• [TESTO FORNITO]:

* * * * *

Di sicuro c’è che, fascismo o non fascismo, un paese dove una sopravvissuta all’Olocausto deve vivere sotto protezione qualche problemino ce l’ha
Le analogie sono inquietanti. So che l’amico Emilio Gentile mi sgriderà, mi spiegherà per l’ennesima volta che il fascismo è unico e irripetibile, e che i populisti di oggi non hanno niente a che fare con le camicie nere di un secolo fa. Non discuto, avrà certamente ragione. Ma credo convenga anche lui che i «pisciafreddo» sono sempre tra noi, e sono la maggioranza, e che di «irriducibili» in giro se ne vedono pochi. Nemmeno le élite sono più quelle di un tempo. E che fine hanno fatto i licei che sfornavano i Rosselli e i Gobetti?

* * * * *

Voci di dati:
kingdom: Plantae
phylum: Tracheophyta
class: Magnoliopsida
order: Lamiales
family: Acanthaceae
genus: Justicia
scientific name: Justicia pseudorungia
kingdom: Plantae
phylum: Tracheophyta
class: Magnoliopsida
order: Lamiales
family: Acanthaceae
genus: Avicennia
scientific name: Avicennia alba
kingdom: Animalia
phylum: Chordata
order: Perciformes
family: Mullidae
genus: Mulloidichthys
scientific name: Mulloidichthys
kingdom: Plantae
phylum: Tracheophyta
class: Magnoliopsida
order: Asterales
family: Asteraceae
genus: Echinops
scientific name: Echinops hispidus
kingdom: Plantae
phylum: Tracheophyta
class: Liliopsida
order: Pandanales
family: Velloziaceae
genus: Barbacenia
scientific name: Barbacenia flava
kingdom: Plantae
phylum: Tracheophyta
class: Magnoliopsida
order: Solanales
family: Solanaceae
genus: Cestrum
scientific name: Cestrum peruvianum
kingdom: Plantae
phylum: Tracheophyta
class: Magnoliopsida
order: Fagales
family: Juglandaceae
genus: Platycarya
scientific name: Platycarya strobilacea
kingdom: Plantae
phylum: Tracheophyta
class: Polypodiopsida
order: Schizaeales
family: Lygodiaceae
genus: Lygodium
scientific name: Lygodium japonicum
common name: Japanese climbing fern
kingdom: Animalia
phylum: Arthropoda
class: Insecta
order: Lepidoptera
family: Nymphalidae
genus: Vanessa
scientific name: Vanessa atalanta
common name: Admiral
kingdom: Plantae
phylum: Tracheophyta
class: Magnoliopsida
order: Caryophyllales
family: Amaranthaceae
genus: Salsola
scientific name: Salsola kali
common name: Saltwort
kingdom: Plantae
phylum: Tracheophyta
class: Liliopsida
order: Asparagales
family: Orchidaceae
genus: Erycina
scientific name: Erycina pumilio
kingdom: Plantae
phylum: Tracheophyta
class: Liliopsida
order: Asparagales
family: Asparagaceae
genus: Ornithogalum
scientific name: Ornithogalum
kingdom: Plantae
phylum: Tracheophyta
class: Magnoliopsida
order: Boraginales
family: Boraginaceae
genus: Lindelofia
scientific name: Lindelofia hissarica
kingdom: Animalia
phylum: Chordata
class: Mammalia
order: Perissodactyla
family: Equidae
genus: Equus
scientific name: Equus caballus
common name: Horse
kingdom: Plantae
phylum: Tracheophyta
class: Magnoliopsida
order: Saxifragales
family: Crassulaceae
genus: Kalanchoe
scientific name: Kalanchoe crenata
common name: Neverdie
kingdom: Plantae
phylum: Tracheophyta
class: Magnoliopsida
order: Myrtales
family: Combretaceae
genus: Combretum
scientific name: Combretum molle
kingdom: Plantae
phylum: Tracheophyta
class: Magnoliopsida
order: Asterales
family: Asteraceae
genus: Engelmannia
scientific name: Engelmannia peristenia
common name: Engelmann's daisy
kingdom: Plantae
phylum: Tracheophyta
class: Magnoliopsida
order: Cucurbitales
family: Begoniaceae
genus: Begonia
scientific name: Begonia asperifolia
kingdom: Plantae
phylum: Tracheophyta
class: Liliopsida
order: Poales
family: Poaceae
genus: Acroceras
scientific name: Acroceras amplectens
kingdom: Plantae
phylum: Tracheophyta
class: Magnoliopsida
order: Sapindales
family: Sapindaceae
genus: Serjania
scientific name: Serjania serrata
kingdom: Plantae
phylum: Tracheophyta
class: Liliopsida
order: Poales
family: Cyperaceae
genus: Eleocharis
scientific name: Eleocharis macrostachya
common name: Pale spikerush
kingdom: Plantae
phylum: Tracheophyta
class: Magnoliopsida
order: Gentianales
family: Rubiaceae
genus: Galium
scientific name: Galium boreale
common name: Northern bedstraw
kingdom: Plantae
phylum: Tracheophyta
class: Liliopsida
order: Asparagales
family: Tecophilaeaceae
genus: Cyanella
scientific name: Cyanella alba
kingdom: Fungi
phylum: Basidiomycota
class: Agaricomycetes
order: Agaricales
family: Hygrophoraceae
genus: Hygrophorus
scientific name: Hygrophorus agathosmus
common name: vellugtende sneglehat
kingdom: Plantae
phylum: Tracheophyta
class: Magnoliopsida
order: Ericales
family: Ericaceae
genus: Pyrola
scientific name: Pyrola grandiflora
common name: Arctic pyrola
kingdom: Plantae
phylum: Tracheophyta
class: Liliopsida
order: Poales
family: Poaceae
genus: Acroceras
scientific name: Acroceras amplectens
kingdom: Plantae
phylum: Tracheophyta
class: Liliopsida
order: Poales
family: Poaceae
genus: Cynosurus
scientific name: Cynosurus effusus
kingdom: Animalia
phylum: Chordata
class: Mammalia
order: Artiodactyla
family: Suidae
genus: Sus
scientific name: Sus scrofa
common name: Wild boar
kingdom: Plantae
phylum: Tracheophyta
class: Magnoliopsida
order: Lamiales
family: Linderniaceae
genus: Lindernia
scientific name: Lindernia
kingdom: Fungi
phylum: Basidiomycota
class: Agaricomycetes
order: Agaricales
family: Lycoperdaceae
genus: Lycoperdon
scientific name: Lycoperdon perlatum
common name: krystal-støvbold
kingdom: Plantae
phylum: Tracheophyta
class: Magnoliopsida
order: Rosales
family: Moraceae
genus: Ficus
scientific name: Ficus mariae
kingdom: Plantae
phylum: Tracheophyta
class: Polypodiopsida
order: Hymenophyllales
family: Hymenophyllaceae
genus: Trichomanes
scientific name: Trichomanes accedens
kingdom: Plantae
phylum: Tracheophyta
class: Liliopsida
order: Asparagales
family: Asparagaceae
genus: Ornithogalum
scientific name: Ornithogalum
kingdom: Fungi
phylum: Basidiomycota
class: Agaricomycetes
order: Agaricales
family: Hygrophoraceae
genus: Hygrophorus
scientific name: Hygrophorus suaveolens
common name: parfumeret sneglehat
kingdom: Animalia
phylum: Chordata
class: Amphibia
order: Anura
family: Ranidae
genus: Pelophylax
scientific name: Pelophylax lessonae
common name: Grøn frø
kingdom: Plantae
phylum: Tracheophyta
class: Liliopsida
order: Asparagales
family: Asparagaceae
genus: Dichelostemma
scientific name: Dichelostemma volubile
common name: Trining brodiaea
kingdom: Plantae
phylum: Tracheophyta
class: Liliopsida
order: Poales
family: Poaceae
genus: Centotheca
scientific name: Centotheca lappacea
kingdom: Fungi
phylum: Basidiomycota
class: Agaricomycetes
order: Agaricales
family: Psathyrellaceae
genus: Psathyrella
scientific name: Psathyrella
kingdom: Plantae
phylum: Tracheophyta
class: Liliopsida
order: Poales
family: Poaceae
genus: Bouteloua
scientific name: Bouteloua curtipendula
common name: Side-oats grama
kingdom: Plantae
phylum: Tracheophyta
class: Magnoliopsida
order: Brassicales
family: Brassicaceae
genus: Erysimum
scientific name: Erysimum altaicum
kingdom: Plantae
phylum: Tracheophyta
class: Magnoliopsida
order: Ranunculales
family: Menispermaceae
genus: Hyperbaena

* * * * *

• [DETTAGLI DEL PROBLEMA]: Ritrascrivi per intero il testo fornito, senza alcuna modifica.

• [ESITO DEL COMPITO]:
Di sicuro c’è che, fascismo o non fascismo, un paese dove una sopravvissuta all’Olocausto deve vivere sotto protezione qualche problemino ce l’ha
Le analogie sono inquietanti. So che l’amico Emilio Gentile mi sgriderà, mi spiegherà per l’ennesima volta che il fascismo è unico e irripetibile, e che i populisti di oggi non hanno niente a che fare con le camicie nere di un secolo fa. Non discuto, avrà certamente ragione. Ma credo convenga anche lui che i «pisciafreddo» sono sempre tra noi, e sono la maggioranza, e che di «irriducibili» in giro se ne vedono pochi. Nemmeno le élite sono più quelle di un tempo. E che fine hanno fatto i licei che sfornavano i Rosselli e i Gobetti?